In this episode Andrew and Paul cover the high terrain of DevOps. We have come to understand that great software delivery is more about practices than process, and none are more important than the practices we collectively term “DevOps”. We’ll talk about what we mean by DevOps, what the underlying principles are, discover that DevOps isn’t like sex at all, and note some bear traps you should avoid.
This is part one of a two-part episode. You can read and listen to part two here.
If you work in software development, and if you haven’t been living in a cave since 1994, you’ll have heard about DevOps. Everyone talks about it, everyone has their own idea about what’s involved and everyone assumes that everyone else has got it better. Maybe it’s more like sex than we thought…
This is another big topic and we’ve split the discussion across two episodes. In this episode we’re introducing DevOps and looking at principles 1-5. In the next episode we’ll look at principles 6-10 and wrap up. This is a feast of content for those who work in software, and you’re in for a treat if you like to draw on the experience of people with decades of industry experience.
Here are the highlights of the episode:
- Principle #1: Automate everything
- Spare everyone from the toil of repetitive work. Humans should focus on solving problems not cranking the handle on the machine.
- Automation is a prerequisite for quality. Without automation there is no repeatability, and without repeatability there is no quality.
- Our automation includes the following:
- Testing
- Static code analysis
- Building and packaging applications
- Deploying and configuring infrastructure
- Principle #2: Git it the source of truth
- Everything goes through a Git repository (well, almost – see #3).
- We create appropriate security boundaries around our knowledge and IP.
- We have an audit record of changes, who did what, who approved what, and when.
- Avoids issues from dispersed knowledge and information.
- Principle #3: No sensitive data or values are stored in Git
- Applies to application secrets, keys, certificates with a private key, personal data, tokens.
- You can get into big trouble very easily if you have credentials in the wrong place!

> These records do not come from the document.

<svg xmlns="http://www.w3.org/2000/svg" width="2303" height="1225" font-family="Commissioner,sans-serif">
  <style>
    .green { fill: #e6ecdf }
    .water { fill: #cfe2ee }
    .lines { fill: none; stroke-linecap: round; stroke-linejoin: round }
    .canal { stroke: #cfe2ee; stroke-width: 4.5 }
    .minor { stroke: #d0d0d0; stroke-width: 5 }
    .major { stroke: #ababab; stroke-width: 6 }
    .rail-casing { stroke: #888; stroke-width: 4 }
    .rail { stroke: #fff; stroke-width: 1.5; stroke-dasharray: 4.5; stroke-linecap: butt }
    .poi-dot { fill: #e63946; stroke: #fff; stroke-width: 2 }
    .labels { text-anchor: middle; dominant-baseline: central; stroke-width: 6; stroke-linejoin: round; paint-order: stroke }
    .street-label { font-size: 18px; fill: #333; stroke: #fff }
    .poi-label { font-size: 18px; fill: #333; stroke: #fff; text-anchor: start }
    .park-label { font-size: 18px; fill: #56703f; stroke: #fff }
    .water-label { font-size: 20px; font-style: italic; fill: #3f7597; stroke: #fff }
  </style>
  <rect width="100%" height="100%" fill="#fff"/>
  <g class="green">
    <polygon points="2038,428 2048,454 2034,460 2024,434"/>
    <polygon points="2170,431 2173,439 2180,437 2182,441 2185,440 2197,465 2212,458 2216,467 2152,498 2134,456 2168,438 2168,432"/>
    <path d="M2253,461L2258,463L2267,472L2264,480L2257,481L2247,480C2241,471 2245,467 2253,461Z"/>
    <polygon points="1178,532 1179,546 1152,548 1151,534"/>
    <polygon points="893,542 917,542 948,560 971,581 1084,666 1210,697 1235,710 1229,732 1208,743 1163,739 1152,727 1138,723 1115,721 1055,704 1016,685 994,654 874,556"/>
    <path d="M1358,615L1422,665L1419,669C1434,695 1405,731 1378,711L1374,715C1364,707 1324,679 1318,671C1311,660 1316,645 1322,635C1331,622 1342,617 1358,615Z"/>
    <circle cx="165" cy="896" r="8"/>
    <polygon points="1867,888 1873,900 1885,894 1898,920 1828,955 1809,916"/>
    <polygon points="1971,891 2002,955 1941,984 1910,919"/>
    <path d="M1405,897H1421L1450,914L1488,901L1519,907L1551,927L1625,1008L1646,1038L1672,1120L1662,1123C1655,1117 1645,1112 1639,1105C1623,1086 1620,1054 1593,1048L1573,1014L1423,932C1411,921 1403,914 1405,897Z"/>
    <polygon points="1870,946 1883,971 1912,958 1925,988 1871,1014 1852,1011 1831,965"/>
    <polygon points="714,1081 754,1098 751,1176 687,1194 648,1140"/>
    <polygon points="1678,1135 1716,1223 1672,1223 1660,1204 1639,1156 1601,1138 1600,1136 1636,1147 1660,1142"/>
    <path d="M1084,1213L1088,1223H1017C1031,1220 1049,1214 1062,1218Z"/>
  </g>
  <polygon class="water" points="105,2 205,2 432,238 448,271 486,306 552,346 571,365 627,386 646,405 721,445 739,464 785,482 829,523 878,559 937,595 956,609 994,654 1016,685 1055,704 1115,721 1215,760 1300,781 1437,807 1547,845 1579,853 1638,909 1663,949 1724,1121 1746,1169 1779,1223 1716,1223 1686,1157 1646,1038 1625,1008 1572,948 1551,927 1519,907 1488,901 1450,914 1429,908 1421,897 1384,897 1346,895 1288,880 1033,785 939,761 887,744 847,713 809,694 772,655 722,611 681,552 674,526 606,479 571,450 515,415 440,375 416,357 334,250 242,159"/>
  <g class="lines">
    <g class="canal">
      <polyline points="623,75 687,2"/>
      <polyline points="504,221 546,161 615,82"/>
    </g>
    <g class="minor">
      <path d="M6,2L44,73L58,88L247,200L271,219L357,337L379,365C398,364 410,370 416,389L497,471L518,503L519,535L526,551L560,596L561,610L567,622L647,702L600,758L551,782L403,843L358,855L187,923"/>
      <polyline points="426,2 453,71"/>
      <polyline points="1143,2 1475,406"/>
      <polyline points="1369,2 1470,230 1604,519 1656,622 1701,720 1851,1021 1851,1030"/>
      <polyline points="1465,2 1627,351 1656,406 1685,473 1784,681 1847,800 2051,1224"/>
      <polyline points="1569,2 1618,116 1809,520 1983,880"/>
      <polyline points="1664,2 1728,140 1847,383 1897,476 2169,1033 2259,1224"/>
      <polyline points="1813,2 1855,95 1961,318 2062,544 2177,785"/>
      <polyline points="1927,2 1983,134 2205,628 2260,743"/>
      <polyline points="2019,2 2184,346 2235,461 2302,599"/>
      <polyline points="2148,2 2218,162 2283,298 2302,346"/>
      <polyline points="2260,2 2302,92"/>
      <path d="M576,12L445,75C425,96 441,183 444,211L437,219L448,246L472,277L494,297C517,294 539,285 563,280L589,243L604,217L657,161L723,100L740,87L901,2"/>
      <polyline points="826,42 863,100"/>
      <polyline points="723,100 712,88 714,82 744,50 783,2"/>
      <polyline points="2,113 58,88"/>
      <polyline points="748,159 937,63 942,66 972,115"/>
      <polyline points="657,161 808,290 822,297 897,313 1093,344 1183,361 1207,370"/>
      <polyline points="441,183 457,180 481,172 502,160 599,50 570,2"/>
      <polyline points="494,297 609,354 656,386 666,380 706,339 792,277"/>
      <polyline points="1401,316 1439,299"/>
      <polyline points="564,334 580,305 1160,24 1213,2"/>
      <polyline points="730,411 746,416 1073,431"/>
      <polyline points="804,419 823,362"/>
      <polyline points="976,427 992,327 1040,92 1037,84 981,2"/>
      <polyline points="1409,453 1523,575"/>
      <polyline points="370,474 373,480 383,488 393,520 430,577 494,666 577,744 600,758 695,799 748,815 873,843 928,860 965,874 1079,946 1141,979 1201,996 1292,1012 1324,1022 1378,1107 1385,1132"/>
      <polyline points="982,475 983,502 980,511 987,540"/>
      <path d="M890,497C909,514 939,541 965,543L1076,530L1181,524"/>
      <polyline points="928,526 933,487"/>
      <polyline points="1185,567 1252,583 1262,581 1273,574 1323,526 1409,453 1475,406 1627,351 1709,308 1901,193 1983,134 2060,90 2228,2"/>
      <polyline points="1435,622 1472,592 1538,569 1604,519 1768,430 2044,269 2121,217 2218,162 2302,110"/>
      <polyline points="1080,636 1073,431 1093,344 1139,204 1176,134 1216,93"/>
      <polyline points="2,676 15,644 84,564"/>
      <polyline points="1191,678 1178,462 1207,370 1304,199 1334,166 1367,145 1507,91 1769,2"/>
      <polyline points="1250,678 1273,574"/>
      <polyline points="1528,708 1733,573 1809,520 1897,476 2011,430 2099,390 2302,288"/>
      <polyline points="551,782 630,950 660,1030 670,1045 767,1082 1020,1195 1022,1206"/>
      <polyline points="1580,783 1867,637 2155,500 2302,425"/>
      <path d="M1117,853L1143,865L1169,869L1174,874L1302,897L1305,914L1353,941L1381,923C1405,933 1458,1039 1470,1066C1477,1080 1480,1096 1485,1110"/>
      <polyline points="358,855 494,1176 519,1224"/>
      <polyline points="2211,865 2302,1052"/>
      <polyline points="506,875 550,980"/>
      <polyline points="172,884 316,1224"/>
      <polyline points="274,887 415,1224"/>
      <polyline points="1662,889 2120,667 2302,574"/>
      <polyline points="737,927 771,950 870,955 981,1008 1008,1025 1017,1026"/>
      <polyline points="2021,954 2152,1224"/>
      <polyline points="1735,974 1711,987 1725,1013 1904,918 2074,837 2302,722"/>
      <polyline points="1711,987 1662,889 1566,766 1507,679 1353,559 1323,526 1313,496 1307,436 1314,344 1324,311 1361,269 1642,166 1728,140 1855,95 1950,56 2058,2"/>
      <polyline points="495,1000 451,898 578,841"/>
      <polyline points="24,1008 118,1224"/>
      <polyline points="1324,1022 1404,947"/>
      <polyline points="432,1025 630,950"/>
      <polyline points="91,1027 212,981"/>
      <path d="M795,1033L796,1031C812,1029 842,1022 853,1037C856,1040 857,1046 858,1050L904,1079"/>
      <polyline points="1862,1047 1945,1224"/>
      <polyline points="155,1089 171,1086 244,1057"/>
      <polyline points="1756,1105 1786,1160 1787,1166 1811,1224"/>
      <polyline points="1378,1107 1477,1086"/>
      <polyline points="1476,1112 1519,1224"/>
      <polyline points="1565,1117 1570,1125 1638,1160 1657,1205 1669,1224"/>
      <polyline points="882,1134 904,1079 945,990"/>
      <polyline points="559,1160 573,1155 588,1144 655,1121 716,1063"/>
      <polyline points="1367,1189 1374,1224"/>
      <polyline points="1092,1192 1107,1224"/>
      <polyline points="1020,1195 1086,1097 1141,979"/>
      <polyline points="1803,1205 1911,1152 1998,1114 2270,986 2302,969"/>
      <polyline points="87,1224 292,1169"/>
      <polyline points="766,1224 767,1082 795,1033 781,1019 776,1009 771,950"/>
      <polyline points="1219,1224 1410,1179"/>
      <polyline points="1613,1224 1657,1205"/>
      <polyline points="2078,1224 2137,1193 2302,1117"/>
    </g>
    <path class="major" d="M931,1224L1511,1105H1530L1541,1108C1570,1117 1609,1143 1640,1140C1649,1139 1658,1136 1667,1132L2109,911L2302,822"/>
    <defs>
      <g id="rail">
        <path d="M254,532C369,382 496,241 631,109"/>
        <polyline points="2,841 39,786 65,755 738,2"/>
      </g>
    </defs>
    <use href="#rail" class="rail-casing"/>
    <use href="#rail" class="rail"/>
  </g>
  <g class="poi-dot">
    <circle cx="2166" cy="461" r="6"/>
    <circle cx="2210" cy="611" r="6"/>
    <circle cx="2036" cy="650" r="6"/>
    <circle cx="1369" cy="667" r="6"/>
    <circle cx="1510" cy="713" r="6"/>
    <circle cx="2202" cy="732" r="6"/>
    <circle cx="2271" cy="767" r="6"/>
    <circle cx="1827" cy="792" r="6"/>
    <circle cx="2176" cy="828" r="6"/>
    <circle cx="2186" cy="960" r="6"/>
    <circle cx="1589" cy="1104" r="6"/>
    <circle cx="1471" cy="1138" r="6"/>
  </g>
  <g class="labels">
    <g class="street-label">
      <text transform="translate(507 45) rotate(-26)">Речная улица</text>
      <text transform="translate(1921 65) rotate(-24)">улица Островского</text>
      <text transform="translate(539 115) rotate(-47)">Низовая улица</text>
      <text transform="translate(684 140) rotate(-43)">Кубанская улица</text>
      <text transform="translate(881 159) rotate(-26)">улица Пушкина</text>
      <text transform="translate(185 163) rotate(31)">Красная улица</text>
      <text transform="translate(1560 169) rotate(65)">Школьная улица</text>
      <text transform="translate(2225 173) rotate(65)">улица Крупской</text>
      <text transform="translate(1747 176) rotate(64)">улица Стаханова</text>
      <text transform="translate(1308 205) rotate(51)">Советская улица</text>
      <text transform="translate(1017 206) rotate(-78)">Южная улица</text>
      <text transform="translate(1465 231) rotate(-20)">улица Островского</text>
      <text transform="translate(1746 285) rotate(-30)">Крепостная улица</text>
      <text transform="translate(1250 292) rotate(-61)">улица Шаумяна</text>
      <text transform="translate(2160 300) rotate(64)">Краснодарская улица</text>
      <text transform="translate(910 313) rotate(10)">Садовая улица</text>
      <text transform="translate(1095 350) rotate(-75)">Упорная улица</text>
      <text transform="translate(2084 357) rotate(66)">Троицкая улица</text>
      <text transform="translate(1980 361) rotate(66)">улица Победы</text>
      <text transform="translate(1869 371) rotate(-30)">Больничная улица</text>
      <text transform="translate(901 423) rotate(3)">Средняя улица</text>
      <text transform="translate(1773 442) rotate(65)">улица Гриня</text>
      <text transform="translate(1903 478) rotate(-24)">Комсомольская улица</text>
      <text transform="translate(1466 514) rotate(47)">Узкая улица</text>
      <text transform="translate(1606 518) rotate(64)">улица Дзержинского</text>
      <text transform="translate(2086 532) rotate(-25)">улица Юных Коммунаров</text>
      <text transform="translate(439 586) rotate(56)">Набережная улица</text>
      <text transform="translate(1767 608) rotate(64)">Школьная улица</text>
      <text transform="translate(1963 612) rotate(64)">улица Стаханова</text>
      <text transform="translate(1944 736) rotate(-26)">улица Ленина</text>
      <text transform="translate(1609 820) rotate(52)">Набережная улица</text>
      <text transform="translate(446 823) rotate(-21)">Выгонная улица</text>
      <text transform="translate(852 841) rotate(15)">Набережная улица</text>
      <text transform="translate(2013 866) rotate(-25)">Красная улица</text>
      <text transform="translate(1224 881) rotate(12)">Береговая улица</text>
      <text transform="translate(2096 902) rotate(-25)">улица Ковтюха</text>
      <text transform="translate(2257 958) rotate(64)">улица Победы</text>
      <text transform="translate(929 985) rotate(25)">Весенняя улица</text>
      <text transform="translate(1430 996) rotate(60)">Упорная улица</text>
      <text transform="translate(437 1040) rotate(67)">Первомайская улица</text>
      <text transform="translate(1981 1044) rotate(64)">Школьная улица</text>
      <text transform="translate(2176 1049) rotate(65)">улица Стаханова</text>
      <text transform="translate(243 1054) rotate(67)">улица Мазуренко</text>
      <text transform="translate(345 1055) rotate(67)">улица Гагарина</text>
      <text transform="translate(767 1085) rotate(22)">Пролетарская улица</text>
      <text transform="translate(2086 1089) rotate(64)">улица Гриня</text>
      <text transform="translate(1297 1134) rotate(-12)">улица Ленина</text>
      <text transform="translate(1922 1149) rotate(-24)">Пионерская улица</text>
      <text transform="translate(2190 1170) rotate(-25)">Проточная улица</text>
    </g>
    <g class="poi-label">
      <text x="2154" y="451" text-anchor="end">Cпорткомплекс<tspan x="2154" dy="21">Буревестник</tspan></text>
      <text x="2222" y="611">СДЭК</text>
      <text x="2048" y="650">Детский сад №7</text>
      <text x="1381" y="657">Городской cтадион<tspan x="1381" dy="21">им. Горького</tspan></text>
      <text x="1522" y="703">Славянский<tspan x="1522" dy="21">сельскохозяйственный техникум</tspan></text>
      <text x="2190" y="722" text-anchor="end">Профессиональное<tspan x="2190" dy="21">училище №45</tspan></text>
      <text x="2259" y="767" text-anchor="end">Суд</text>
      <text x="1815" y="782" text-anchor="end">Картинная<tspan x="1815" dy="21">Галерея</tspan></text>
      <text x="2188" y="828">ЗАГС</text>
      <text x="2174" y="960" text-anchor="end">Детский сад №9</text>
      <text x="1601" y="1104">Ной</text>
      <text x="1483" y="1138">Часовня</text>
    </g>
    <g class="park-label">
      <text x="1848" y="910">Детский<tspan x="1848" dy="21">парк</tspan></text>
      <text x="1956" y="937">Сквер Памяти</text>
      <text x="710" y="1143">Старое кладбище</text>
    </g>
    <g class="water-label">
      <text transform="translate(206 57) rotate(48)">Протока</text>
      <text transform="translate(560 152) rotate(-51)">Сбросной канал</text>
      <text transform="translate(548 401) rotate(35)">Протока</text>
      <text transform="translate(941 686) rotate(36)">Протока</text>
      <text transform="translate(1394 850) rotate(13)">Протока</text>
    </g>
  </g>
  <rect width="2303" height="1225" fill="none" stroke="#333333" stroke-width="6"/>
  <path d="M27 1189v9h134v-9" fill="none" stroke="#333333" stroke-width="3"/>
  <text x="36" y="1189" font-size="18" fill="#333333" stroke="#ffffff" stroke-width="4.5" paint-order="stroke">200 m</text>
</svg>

Paul gives an example of someone who left their AWS keys in a Git repo that accidentally became public.
- Use secure stores such as AWS Secrets Manager, AWS KMS, HSM’s, K8s Secrets.
- Adopt a rotation policy for secrets and make sure your DevOps process can handle rotating secrets.
- Think about how you will secure your sensitive informaition, how it is processed and who has access to it.
- Principle #4: Adopt an infrastructure as code (IaC) approach
- Infrastructure becomes declared as templates and can be automated.
- Changes to infrastructure are captured and can be rebuilt when needed.
- Principle #5: Adopt an immutable infrastructure approach
- VM nodes and containers are replaced rather than changed.
- This approach prevents configuration drift, which is a danger with mutable infrastructure tools such as Chef and Puppet.
- Updated images can be tested and verified prior to deployment.
- Live production infrastructure is not updated while running, which improves availability.
- This approach gives you the ability to roll back, perform canary deployments, blue/green deployments etc.
- We use desired state for services (e.g. cloud services) where we are not provisioning the infrastructure ourselves. An example of this is AWS EKS.